+++ Material for the task +++

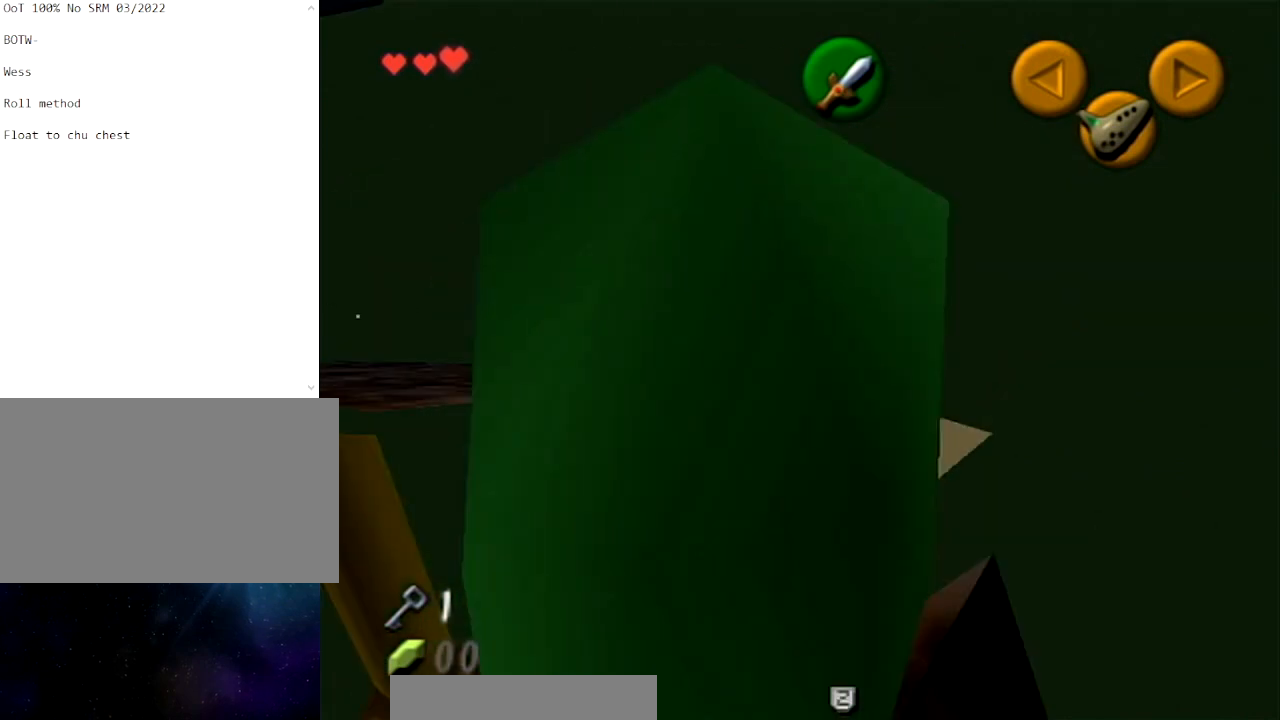
{"buttons": ["L1"], "left_stick": "down-right", "right_stick": "center", "events": []}
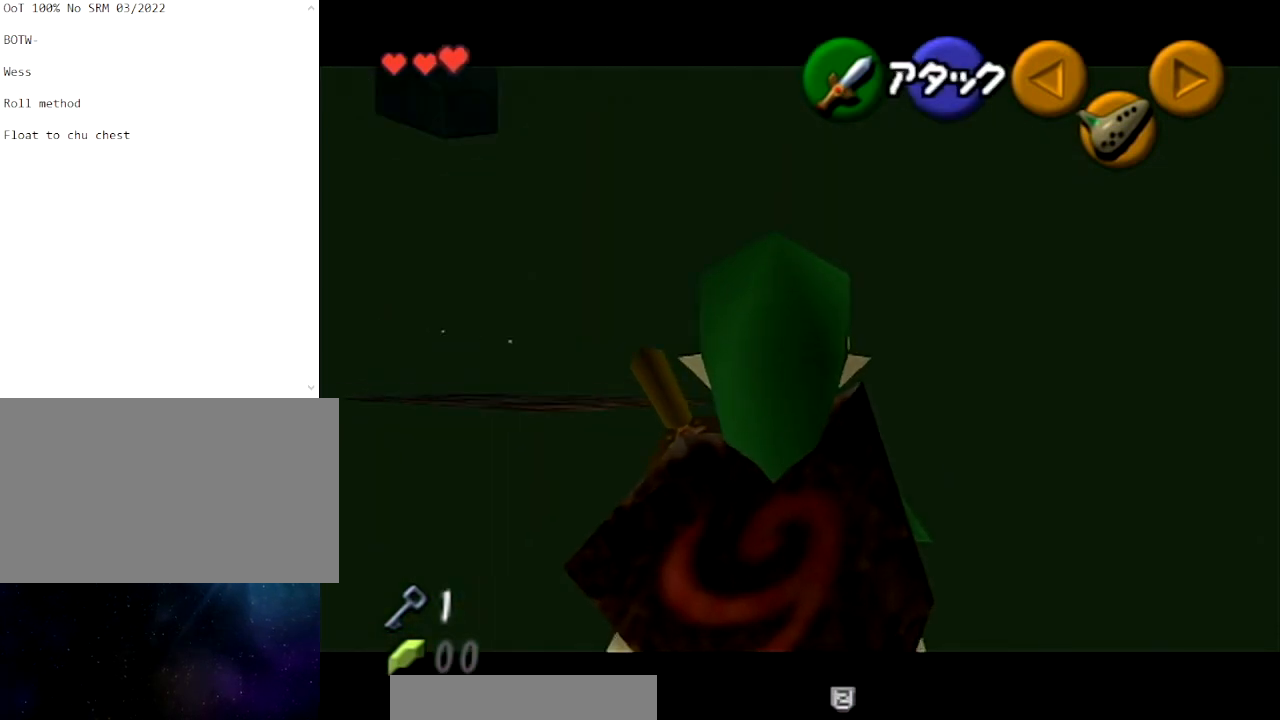
{"buttons": ["L1"], "left_stick": "down-left", "right_stick": "center", "events": [[334, "left_stick", "down-left"]]}
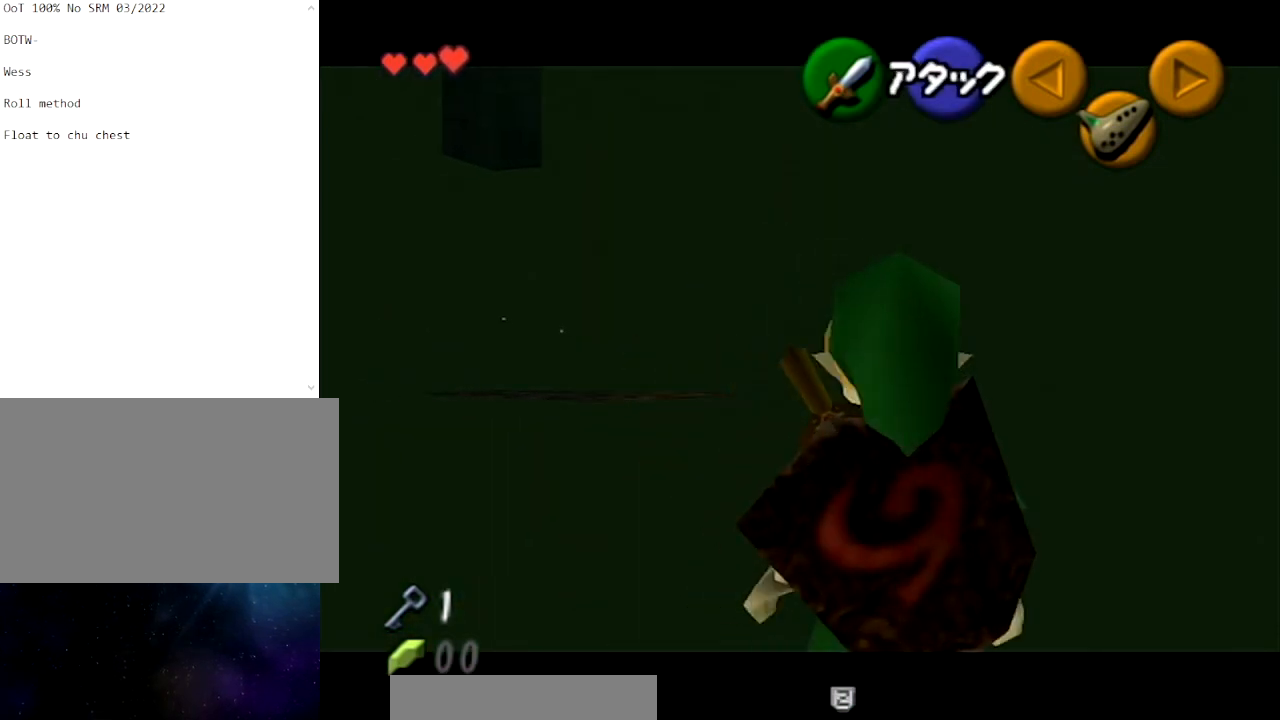
{"buttons": [], "left_stick": "down-left", "right_stick": "center", "events": [[267, "L1", "up"]]}
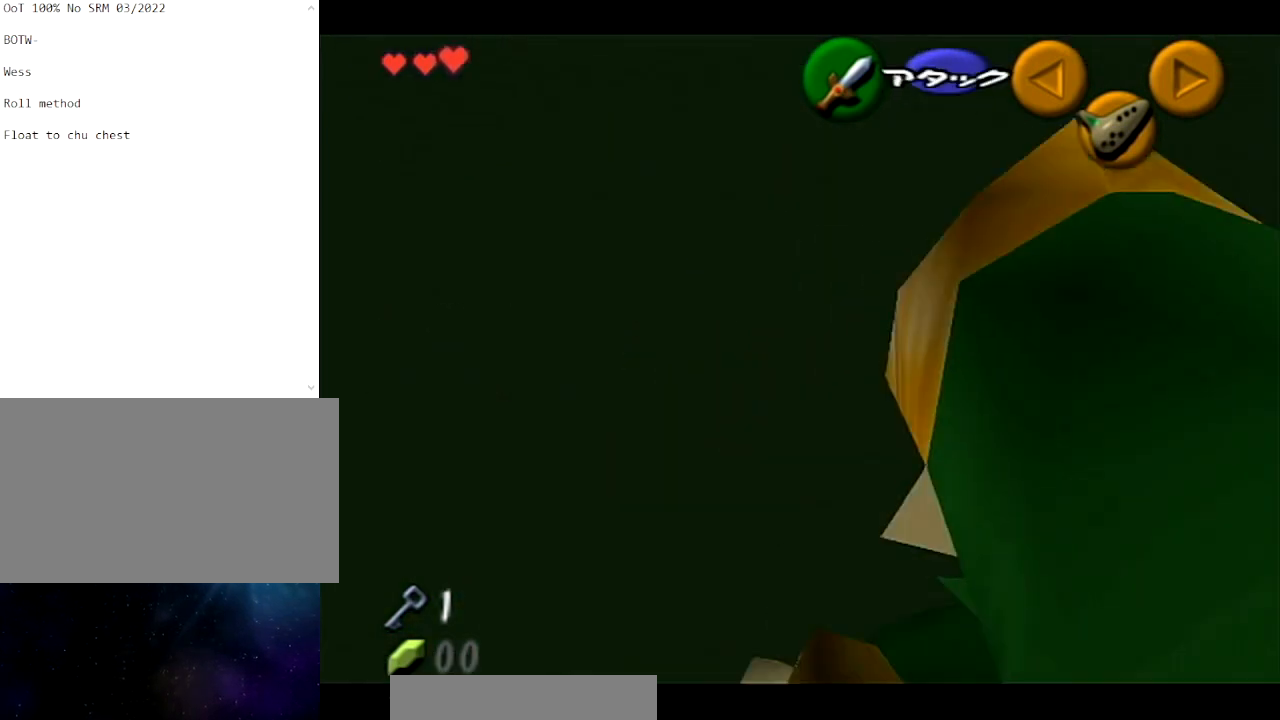
{"buttons": ["L1"], "left_stick": "down-left", "right_stick": "center", "events": [[300, "L1", "down"]]}
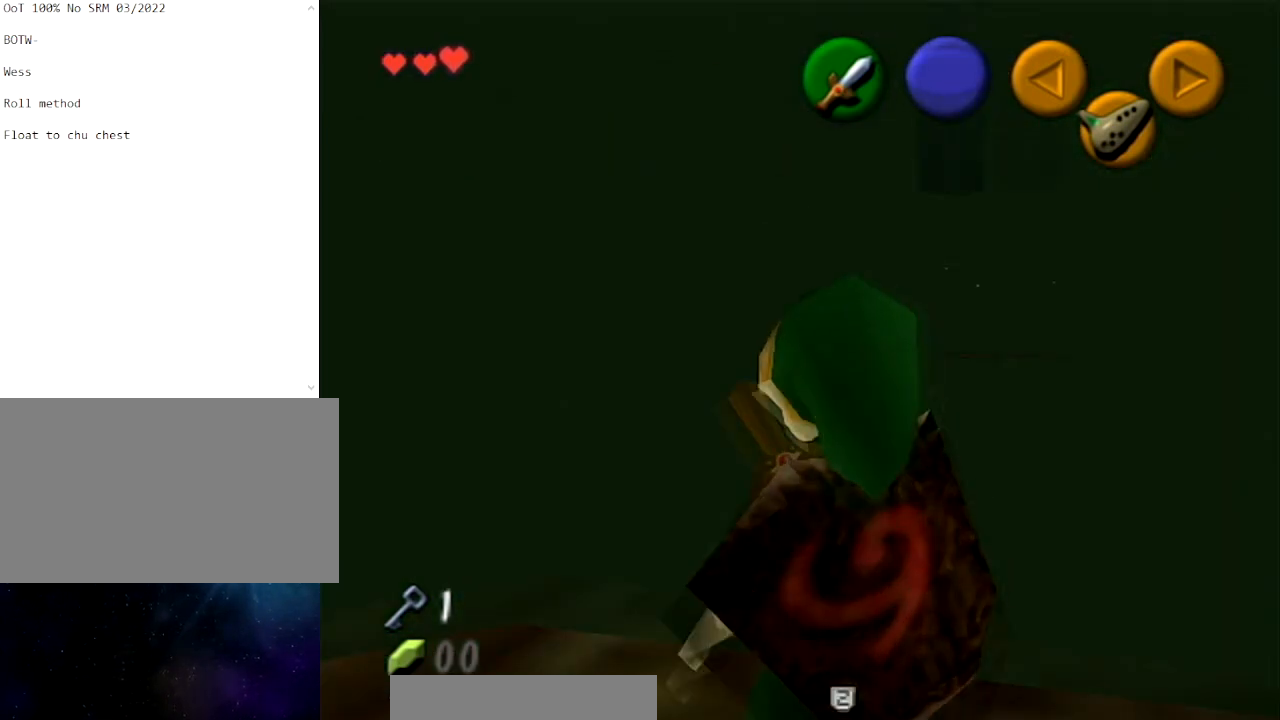
{"buttons": ["L1"], "left_stick": "down-left", "right_stick": "center", "events": []}
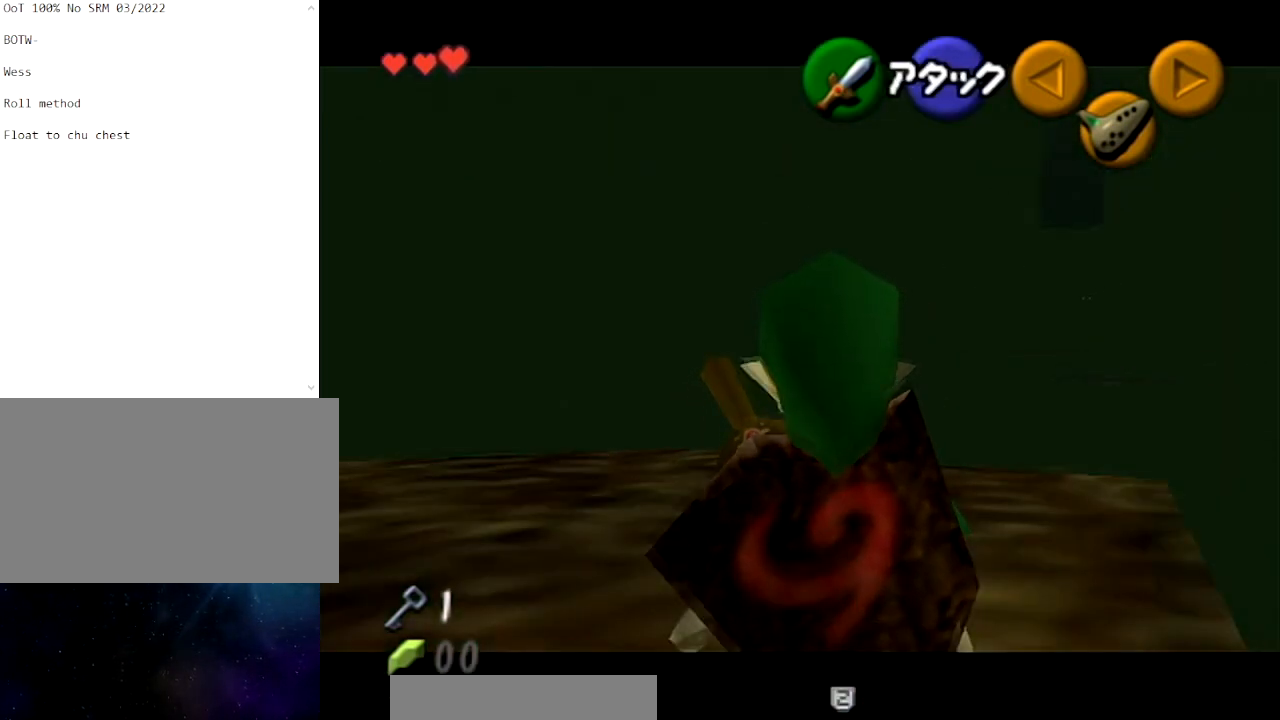
{"buttons": [], "left_stick": "center", "right_stick": "center", "events": [[500, "L1", "up"], [500, "left_stick", "center"]]}
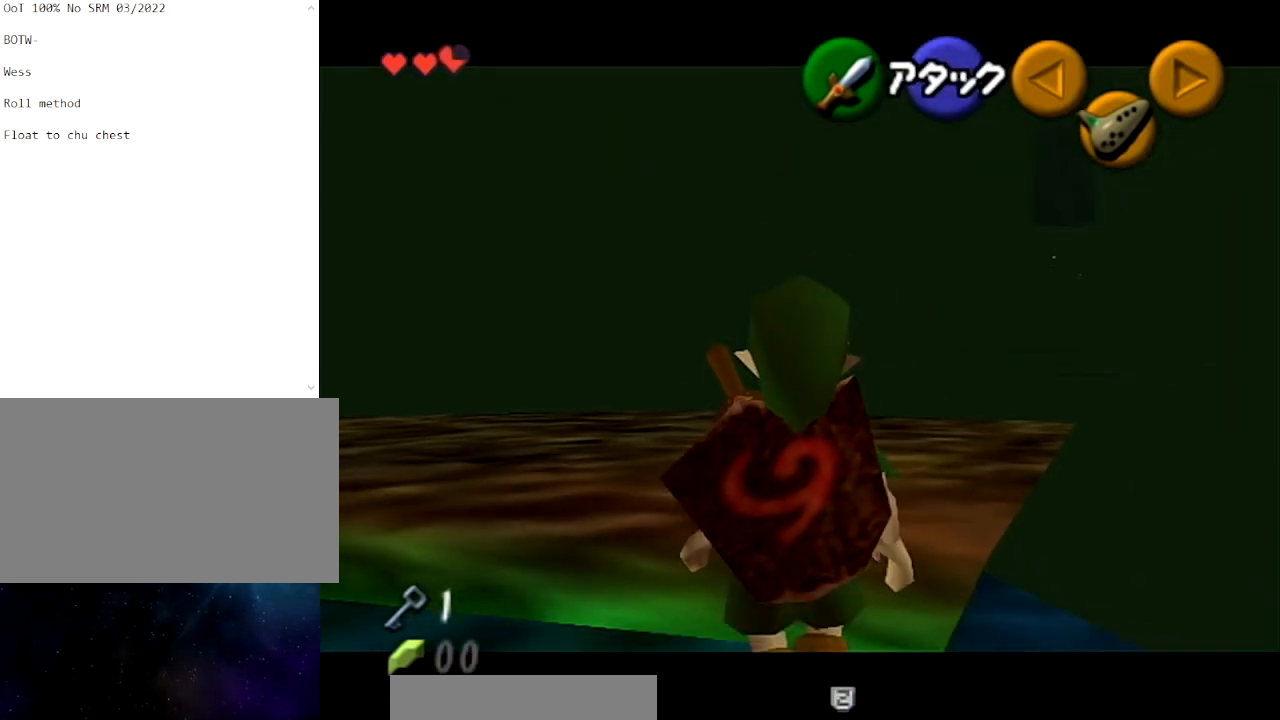
{"buttons": [], "left_stick": "up-right", "right_stick": "center", "events": [[34, "left_stick", "right"], [201, "left_stick", "up-right"]]}
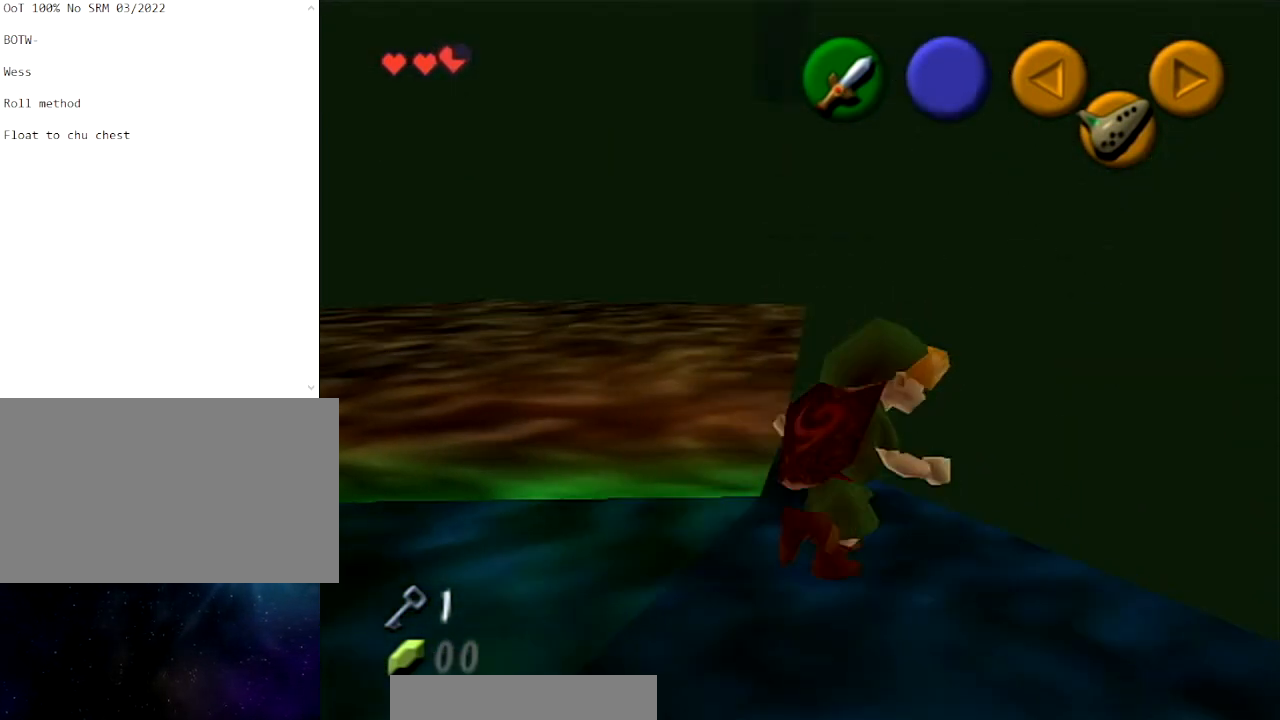
{"buttons": ["L1"], "left_stick": "down-right", "right_stick": "center", "events": [[67, "left_stick", "right"], [234, "left_stick", "down-right"], [400, "A", "down"], [434, "L1", "down"], [500, "A", "up"]]}
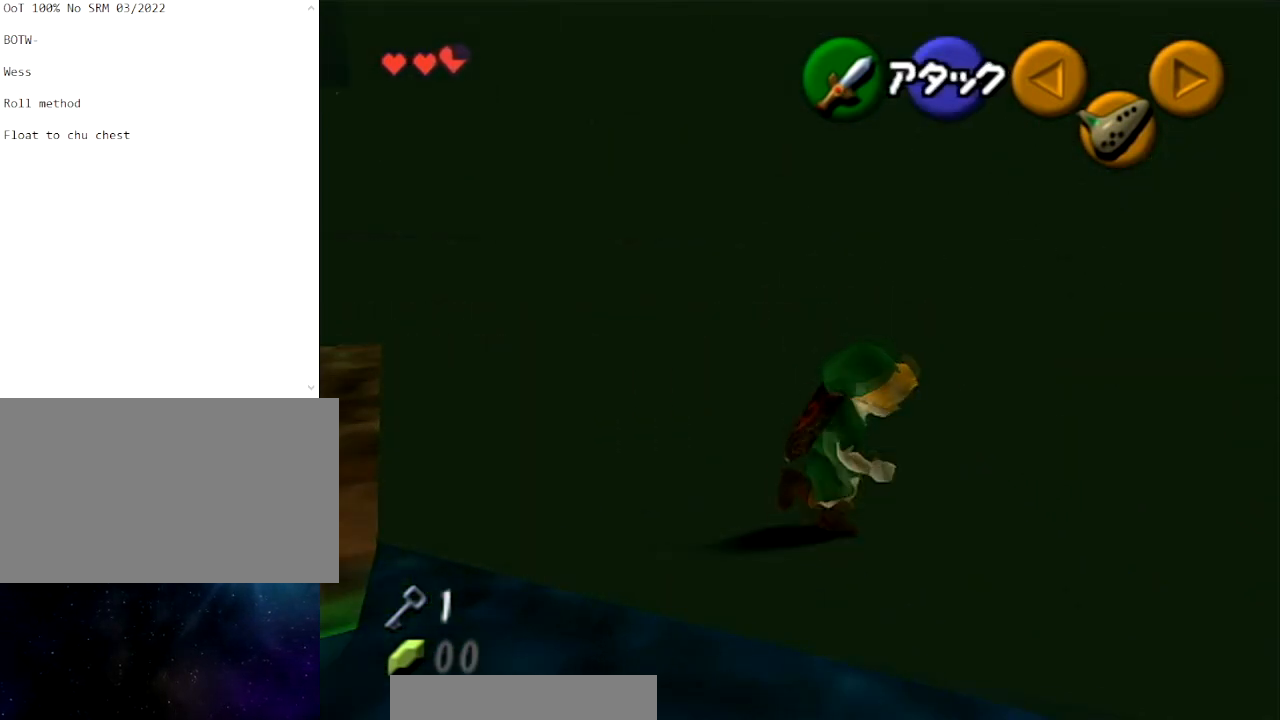
{"buttons": [], "left_stick": "up", "right_stick": "center", "events": [[101, "left_stick", "up"], [134, "L1", "up"]]}
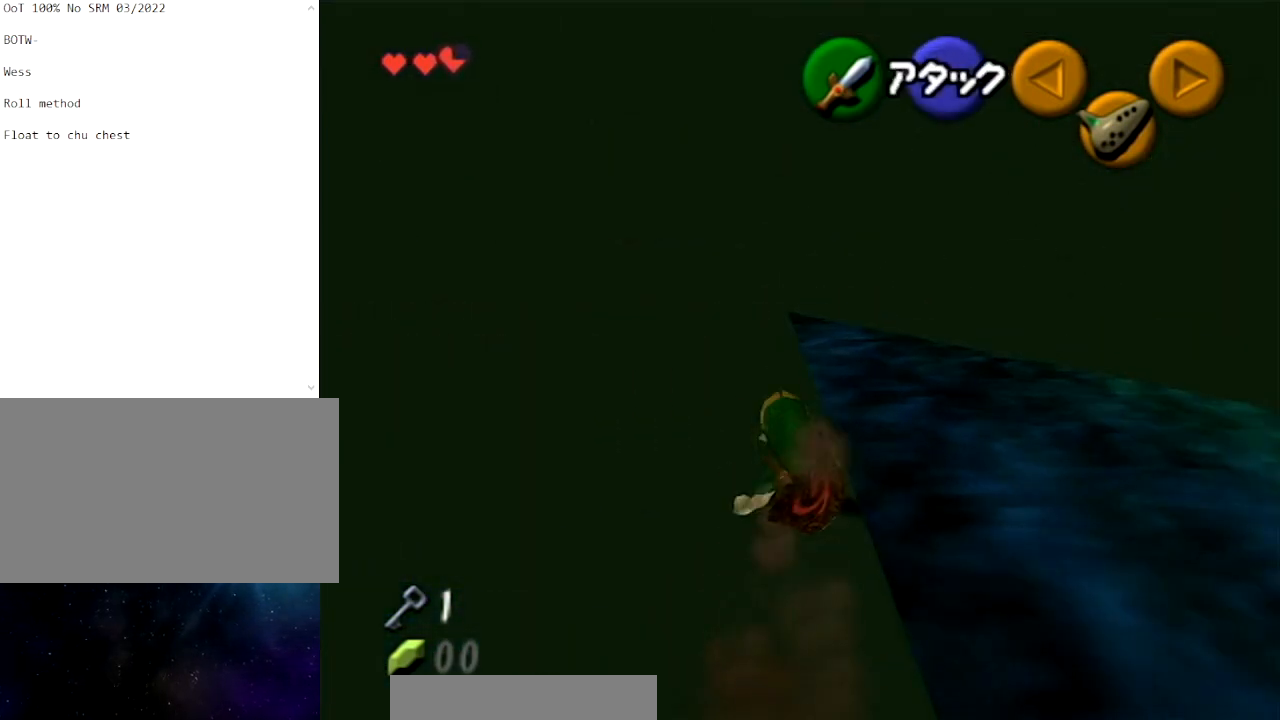
{"buttons": [], "left_stick": "up", "right_stick": "center", "events": []}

+++

> _Activity_: The whole listing must be restated word for word. Leave out any pictures.

> _Solution to the problem_:
{"buttons": ["L1"], "left_stick": "down-right", "right_stick": "center", "events": []}
{"buttons": ["L1"], "left_stick": "down-left", "right_stick": "center", "events": [[334, "left_stick", "down-left"]]}
{"buttons": [], "left_stick": "down-left", "right_stick": "center", "events": [[267, "L1", "up"]]}
{"buttons": ["L1"], "left_stick": "down-left", "right_stick": "center", "events": [[300, "L1", "down"]]}
{"buttons": ["L1"], "left_stick": "down-left", "right_stick": "center", "events": []}
{"buttons": [], "left_stick": "center", "right_stick": "center", "events": [[500, "L1", "up"], [500, "left_stick", "center"]]}
{"buttons": [], "left_stick": "up-right", "right_stick": "center", "events": [[34, "left_stick", "right"], [201, "left_stick", "up-right"]]}
{"buttons": ["L1"], "left_stick": "down-right", "right_stick": "center", "events": [[67, "left_stick", "right"], [234, "left_stick", "down-right"], [400, "A", "down"], [434, "L1", "down"], [500, "A", "up"]]}
{"buttons": [], "left_stick": "up", "right_stick": "center", "events": [[101, "left_stick", "up"], [134, "L1", "up"]]}
{"buttons": [], "left_stick": "up", "right_stick": "center", "events": []}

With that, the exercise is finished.